### [Work instructions]
Render the material from the line containing "On Saturday, what" through the line containing "07:45 to 08:45, 1 hour" as a two-column CSV with the headers text and answer. Each row should pair a text with its answer, and every field should be in double quotes with line breaks replaced by spaces.

### [Entries]
Begin

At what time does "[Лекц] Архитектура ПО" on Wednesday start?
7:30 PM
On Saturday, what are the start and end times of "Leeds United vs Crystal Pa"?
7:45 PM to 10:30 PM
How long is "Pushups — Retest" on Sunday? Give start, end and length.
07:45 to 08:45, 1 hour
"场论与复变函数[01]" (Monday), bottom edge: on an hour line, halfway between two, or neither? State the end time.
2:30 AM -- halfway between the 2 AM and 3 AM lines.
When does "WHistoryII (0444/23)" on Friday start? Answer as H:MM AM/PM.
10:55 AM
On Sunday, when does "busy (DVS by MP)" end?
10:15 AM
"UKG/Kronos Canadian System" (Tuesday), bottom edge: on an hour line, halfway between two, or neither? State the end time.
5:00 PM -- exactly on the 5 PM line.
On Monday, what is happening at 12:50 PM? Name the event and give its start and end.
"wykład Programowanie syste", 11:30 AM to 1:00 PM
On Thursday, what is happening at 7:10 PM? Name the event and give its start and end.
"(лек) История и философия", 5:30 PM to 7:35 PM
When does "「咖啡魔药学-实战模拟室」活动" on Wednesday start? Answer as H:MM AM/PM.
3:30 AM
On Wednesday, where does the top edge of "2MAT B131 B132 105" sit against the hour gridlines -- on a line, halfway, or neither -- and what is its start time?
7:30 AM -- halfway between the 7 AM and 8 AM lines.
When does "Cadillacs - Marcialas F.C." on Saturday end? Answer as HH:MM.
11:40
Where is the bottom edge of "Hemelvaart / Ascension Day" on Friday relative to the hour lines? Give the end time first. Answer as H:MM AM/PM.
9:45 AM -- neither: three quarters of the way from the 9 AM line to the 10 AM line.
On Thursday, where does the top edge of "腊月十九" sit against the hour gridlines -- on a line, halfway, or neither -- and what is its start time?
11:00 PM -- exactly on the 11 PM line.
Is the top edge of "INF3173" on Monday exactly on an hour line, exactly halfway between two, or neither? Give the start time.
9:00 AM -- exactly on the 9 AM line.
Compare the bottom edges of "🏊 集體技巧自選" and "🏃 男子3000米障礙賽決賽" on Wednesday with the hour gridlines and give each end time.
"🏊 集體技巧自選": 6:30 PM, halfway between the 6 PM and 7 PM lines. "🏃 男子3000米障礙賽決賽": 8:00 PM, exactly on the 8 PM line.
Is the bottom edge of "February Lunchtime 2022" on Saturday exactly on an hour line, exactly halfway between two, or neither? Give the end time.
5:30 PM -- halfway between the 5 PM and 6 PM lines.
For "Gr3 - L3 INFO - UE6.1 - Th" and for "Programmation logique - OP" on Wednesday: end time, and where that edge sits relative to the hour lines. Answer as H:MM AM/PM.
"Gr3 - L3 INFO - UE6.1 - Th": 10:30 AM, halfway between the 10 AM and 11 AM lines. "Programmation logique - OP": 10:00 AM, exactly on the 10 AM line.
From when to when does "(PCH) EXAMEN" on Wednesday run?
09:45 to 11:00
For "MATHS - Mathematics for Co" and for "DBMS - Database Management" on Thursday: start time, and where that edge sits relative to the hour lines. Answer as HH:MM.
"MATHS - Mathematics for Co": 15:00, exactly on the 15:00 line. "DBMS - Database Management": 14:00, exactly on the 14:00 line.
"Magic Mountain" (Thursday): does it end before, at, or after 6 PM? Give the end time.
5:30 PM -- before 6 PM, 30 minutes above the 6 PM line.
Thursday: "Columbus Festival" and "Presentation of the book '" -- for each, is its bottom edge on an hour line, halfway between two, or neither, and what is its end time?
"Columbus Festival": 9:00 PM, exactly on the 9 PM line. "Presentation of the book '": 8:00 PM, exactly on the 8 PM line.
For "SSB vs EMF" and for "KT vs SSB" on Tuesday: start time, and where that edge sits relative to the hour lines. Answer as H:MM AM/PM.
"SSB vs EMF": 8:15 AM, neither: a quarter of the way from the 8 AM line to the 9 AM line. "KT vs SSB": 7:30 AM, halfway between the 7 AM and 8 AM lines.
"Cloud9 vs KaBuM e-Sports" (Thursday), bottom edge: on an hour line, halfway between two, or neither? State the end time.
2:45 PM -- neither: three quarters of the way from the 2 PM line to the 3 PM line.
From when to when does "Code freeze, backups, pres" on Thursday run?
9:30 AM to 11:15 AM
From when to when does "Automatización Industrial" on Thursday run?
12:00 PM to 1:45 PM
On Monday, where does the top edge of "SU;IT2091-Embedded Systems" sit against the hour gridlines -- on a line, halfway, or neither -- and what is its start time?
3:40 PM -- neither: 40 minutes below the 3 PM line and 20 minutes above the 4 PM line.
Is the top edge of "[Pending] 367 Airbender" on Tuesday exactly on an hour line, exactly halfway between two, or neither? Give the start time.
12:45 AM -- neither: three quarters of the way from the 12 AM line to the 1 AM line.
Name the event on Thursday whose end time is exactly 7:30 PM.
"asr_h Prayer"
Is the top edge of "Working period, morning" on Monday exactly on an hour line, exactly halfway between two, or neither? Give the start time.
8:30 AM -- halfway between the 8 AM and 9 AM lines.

End

### [Output below]
text,answer
"On Saturday, what are the start and end times of ""Leeds United vs Crystal Pa""?","7:45 PM to 10:30 PM"
"How long is ""Pushups — Retest"" on Sunday? Give start, end and length.","07:45 to 08:45, 1 hour"